VA’s Innovators Network is a community of VA employees who are actively engaged in work that is moving the agency forward. This community facilitates collaboration, and enables colleagues — no matter the distance — to share ideas, challenges, opportunities, and to test and validate best practices. It offers an interactive environment for VA employees to test new ideas, and join forces with stakeholders across the Veteran community to improve the way VA serves Veterans.

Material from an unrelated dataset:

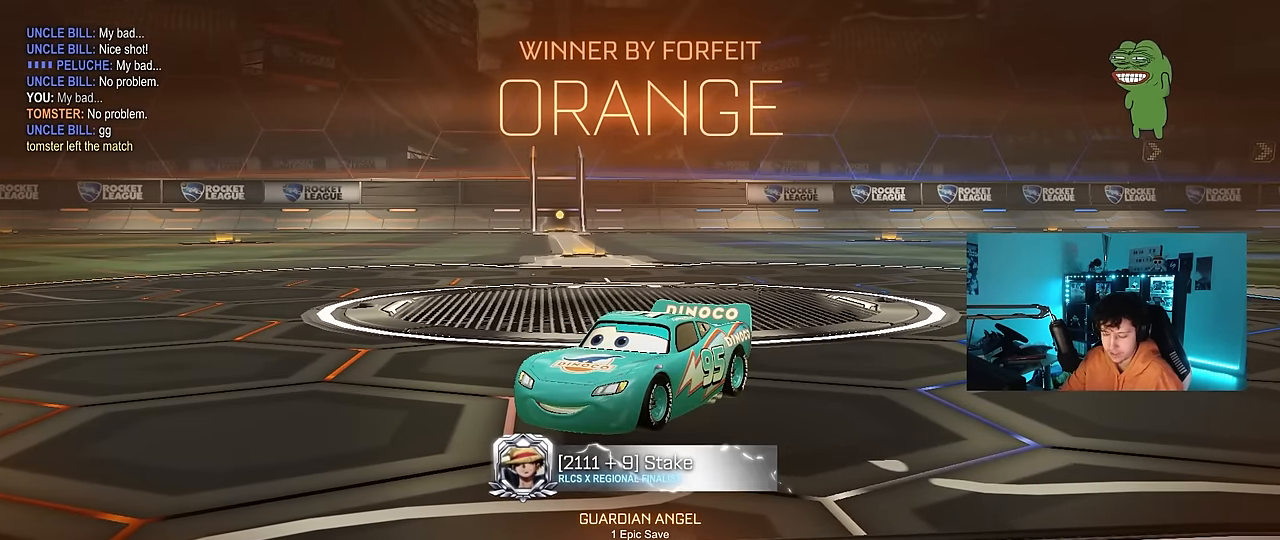
Gameplay with keyboard and mouse; each line is a JSON object with the keys and mouse buttons held at the frame after it. "events" lists presses ("down") and releases ("up") of "1", "2", "3", "4", "5", "a", "alt", "c", "caps_lock", "ctrl", "d", "e", "f", "g", "q", "r", "s", "shift", "space", "t", "tab", "v", "w", "x", "z", "mouse_left", "mouse_wheel" and "mouse_right" between this image and that frame as [ms after this image, input, new state], when the widget could be followed in between. "mouse_left", "mouse_wheel", "mouse_right" = the "left", "wheel", "right" buttons of the "mouse" list. No other keys are recorded. "wheel" means that the mouse wheel is clicked or scrolled. "mouse_move" is the direction in which the mouse moves at that frame (one of eight, or "still"), when it could be read.
{"keys": ["tab"], "mouse": [], "mouse_move": "up-left", "events": [[350, "tab", "down"]]}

Human-centered design (HCD) is an approach developed to help organizations produce designed products, services, and processes focused on the needs of those who will use them and benefit from them. Simply put, people are better served when their needs are aligned with the application and purpose of the products and services they use. The Innovators Network leans heavily on this development approach, and innovators will use it to build a strong understanding of VA’s clients, generate ideas for new products and services, test concepts with real people, and ultimately delver easy-to-use, consistent products and positive customer experiences. HCD is at the front end of innovation and it is a discipline in which the needs, behaviors, and experiences of an organization’s customers (or users) drive product, service, or technology design processes.
VA’s Innovators Network, is driven by these core principles:
- Our employees are the beating heart of the VA—they know the challenges all too well, and are the best equipped to identify potential solutions.
- Innovation is not just ideas. It’s the conversion of a new idea into impact, whether it be for employees or for our customers.
- The solutions are in the field, not in the central office.
- Innovation is a skill set, and we want VA employees to have the skills they need to develop professionally in their own careers and serve Veterans in the process.
- Innovation is most effective when it is borne of diverse perspectives. We create open forums for VA employees, Veterans, and other stakeholders to co-design solutions.
- Innovation is most valuable when it is shared. We are not solving problems for any one VA site — we are solving problems for an entire community. Our success is their success and we need to do a better job of celebrating innovation and sharing best practices across VA sites.
- Test small, fail small, scale big. Testing new ideas / products / processes on a small scale prevents the VA from committing resources on a large scale to things that don’t work as well as they were designed to work.
- We are Veteran-centered. Solving problems effectively requires a relentless commitment to prioritizing the needs of Veterans over the needs of the agency.
Please visit VA’s Innovators Network at this link to learn more about the Innovators Network and VA’s Center for Innovation.
The Department of Veterans Affairs has created notable innovations while providing healthcare to generations of Veterans. Many of these innovations have been adopted throughout the healthcare industry to better treat patients. VA medical professionals pioneered breakthrough innovations such as:
- Barcode software for administering medications safely
- The implantable cardiac pacemaker
- The first successful liver transplants
- The nicotine patch to help smokers quit
- Artificial limbs that move naturally when stimulated by electrical brain impulses
- Demonstrating that patients with total paralysis could control robotic arms using only their thoughts — a revolutionary system called “Braingate”
We need to encourage more innovations like these. VA needs to continue to increase its ability to rapidly respond to Veterans’ needs and deliver the best possible experience for Veterans. We can accomplish this by developing a culture of innovation. The innovation we aim for is a framework — a mode of operating, a tool set — through which we can constantly find, test, and create better ways to deliver services to our customers.